PROBLEM REQUIREMENTS: Return the following from the records below: each line, word for word, starting with the line that contains "4. How well" and going on through the line that contains "What does this translate as, to me?", with nothing outside that range.

RECORD SET:
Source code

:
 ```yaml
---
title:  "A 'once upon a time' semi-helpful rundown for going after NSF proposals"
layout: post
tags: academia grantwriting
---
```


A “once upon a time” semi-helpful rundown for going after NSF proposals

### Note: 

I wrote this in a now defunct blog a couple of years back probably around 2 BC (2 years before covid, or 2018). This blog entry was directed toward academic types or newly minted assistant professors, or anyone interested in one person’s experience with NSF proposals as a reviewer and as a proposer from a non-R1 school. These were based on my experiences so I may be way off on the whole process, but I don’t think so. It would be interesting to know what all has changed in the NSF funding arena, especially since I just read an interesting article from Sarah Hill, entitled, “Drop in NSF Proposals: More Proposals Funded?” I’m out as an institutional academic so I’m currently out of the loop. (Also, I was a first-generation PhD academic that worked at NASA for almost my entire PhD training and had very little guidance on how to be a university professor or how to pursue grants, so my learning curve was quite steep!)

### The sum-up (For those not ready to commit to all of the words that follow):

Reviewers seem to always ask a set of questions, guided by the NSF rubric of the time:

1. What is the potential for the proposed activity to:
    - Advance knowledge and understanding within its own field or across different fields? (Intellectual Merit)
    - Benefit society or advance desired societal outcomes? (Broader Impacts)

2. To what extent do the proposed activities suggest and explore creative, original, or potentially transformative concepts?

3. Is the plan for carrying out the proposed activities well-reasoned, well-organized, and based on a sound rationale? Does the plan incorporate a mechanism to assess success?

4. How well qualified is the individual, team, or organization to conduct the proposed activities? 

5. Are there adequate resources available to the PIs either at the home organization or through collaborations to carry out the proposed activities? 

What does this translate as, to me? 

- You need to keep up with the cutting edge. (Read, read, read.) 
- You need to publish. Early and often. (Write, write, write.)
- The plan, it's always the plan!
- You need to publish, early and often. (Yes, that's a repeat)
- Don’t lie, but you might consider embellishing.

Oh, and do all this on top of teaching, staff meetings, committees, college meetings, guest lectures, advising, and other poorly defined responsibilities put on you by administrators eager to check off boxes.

WORKED SOLUTION:
4. How well qualified is the individual, team, or organization to conduct the proposed activities? 

5. Are there adequate resources available to the PIs either at the home organization or through collaborations to carry out the proposed activities? 

What does this translate as, to me? 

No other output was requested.